Postnatal evaluation of morphological and functional effects of prenatal exposure to Nitrofen in the long‐evans rat

Abstract

The herbicide Nitrofen was administered to Long-Evans rats on day 11 of gestation (75 mg/kg, orally) in an effort to further evaluate its reported ability to induce hydronephrosis and to affect Harderian-gland development. This regimen did not affect the litter size at birth or postnatal growth and viability. Eye opening, recorded on postnatal day (PD) 16 figure-8 maze activity (PD 24) and vaginal opening (PD 31) were unaffected by treatment. Lung weights were lower on PD 7 and 35 but not at PD 210. Harderian-gland weights were lower at PD 35 and 210, and 12% of the Nitrofen-treated offspring had missing glands, vs. no controls. Hydronephrosis was detected in 23% of the necropsied offspring and was represented in every treated litter. Only 1 control pup (1.5%) was hydronephrotic at necropsy. Treated pups, regardless of the presence or absence of hydronephrosis, had a diminished ability to concentrate urine in fluid deprivation tests applied on PD 3 and 6. By PD 50, treated offspring were not deficient in a similar test unless hydronephrosis was present. Microscopic examination on PD 7 of morphologically normal kidneys showed no treatment-related delay in nephrogenesis.
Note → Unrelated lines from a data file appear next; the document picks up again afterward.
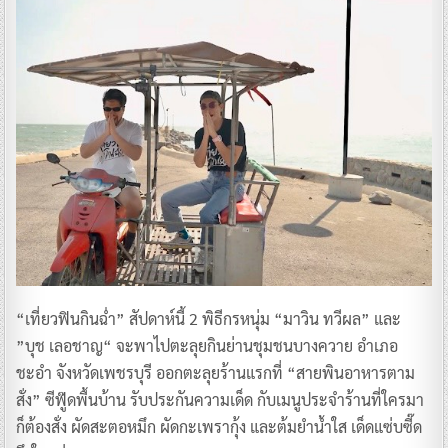
“เที่ยวฟินกินฉ่ำ” สัปดาห์นี้ 2 พิธีกรหนุ่ม “มาวิน ทวีผล” และ
”บุช เลอชาญ“ จะพาไปตะลุยกินย่านชุมชนบางควาย อำเภอ
ชะอำ จังหวัดเพชรบุรี ออกตะลุยร้านแรกที่ “สายพินอาหารตาม
สั่ง” ซีฟู๊ดพื้นบ้าน รับประกันความเด็ด กับเมนูประจำร้านที่ใครมา
ก็ต้องสั่ง ผัดสะตอหมึก ผัดกะเพรากุ้ง และต้มยำน้ำใส เด็ดแซ่บซี๊ด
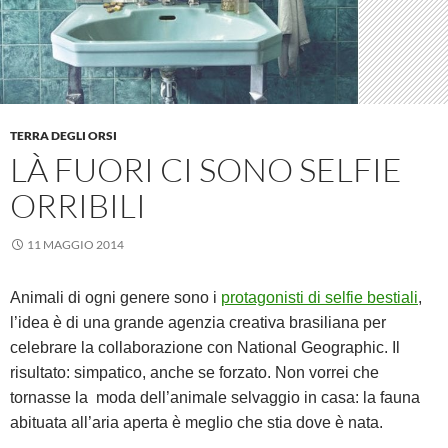
TERRA DEGLI ORSI
LÀ FUORI CI SONO SELFIE
ORRIBILI
11 MAGGIO 2014
Animali di ogni genere sono i
protagonisti di selfie bestiali
,
l’idea è di una grande agenzia creativa brasiliana per
celebrare la collaborazione con National Geographic. Il
risultato: simpatico, anche se forzato. Non vorrei che
tornasse la moda dell’animale selvaggio in casa: la fauna
abituata all’aria aperta è meglio che stia dove è nata.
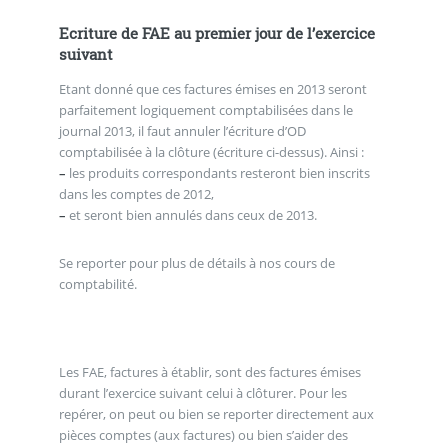
Ecriture de FAE au premier jour de l’exercice
suivant
Etant donné que ces factures émises en 2013 seront
parfaitement logiquement comptabilisées dans le
journal 2013, il faut annuler l’écriture d’OD
comptabilisée à la clôture (écriture ci-dessus). Ainsi :
–
les produits correspondants resteront bien inscrits
dans les comptes de 2012,
–
et seront bien annulés dans ceux de 2013.
Se reporter pour plus de détails à nos cours de
comptabilité.
Les FAE, factures à établir, sont des factures émises
durant l’exercice suivant celui à clôturer. Pour les
repérer, on peut ou bien se reporter directement aux
pièces comptes (aux factures) ou bien s’aider des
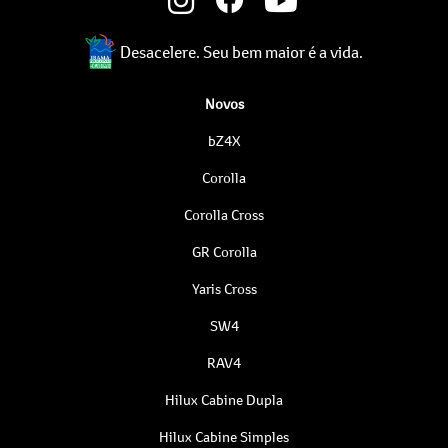
Desacelere. Seu bem maior é a vida.
Novos
bZ4X
Corolla
Corolla Cross
GR Corolla
Yaris Cross
SW4
RAV4
Hilux Cabine Dupla
Hilux Cabine Simples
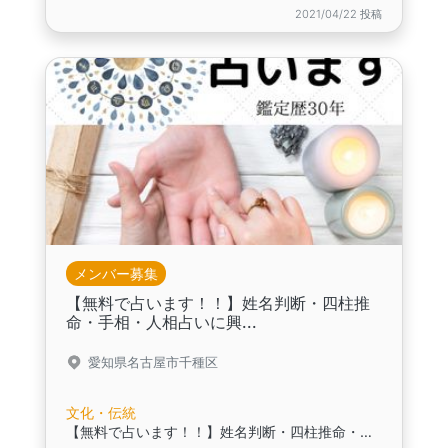
2021/04/22 投稿
メンバー募集
【無料で占います！！】姓名判断・四柱推
命・手相・人相占いに興...
愛知県名古屋市千種区
文化・伝統
【無料で占います！！】姓名判断・四柱推命・手相・人相占いに興味のある方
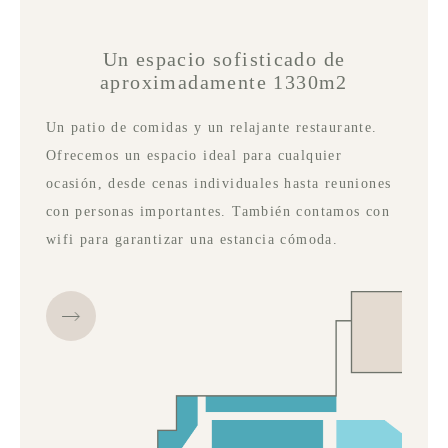
Un espacio sofisticado de
aproximadamente 1330m2
Un patio de comidas y un relajante restaurante.
Ofrecemos un espacio ideal para cualquier
ocasión, desde cenas individuales hasta reuniones
con personas importantes. También contamos con
wifi para garantizar una estancia cómoda.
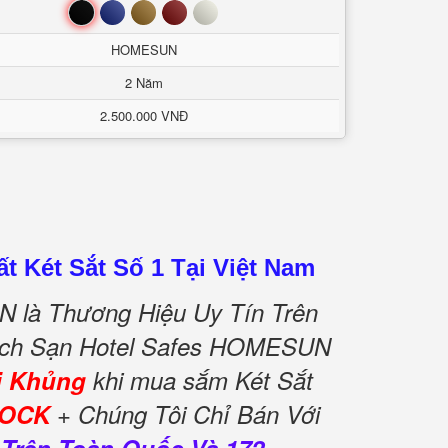
Đen
Xanh
Nâu
Đỏ
Trắng
HOMESUN
2 Năm
2.500.000 VNĐ
t Két Sắt Số 1 Tại Việt Nam
 là Thương Hiệu Uy Tín Trên
Khách Sạn Hotel Safes HOMESUN
i Khủng
khi mua sắm Két Sắt
OCK
+ Chúng Tôi Chỉ Bán Với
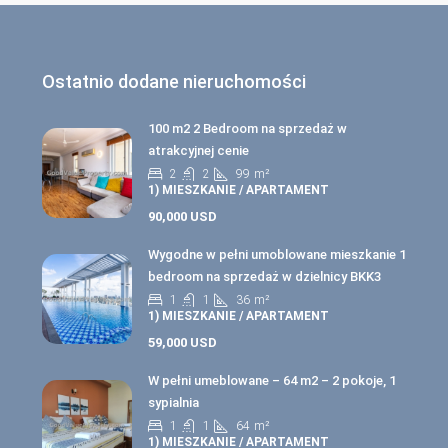
Ostatnio dodane nieruchomości
100 m2 2 Bedroom na sprzedaż w
atrakcyjnej cenie
2
2
99
m²
1) MIESZKANIE / APARTAMENT
90,000 USD
Wygodne w pełni umoblowane mieszkanie 1
bedroom na sprzedaż w dzielnicy BKK3
1
1
36
m²
1) MIESZKANIE / APARTAMENT
59,000 USD
W pełni umeblowane – 64 m2 – 2 pokoje, 1
sypialnia
1
1
64
m²
1) MIESZKANIE / APARTAMENT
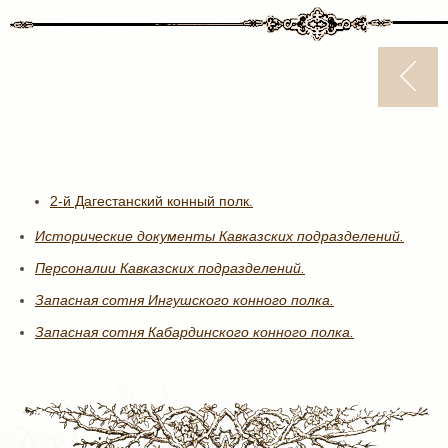
2-й Дагестанский конный полк.
Исторические документы Кавказских подразделений.
Персоналии Кавказских подразделений.
Запасная сотня Ингушского конного полка.
Запасная сотня Кабардинского конного полка.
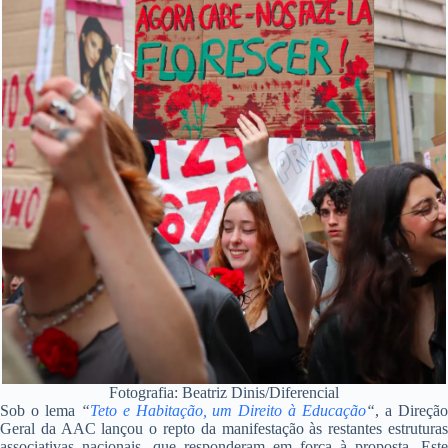
Fotografia: Beatriz Dinis/Diferencial
Sob o lema
“
Teto e Habitação, um Direito à Educação
“
, a Direçã
Geral da AAC lançou o repto da manifestação às restantes estruturas
associativas nacionais, que responderam em força à proposta. Este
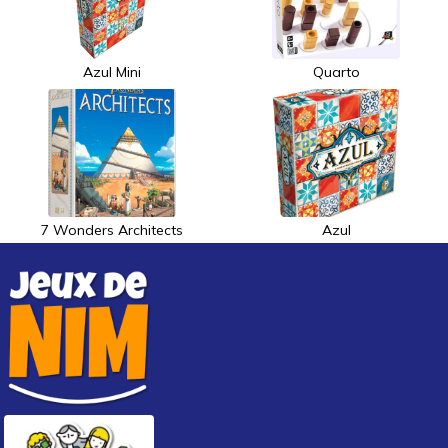
Azul Mini
Quarto
7 Wonders Architects
Azul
Serum chemistry values evaluated at PD 210 showed no overall treatment effect, but animals with hydronephrosis had elevated C, urea N, creatinine and K levels. A single prenatal exposure to Nitrofen altered Harderian-gland development, lung growth and renal development and function. Hydropenia tests applied to neonates detected renal dysfunction and were predictive of hydronephrosis, while a similar test in young adults did not detect dysfunction in morphologically normal animals. The neonatal hydropenia test was a useful tool in evaluating perinatally induced renal dysfunction.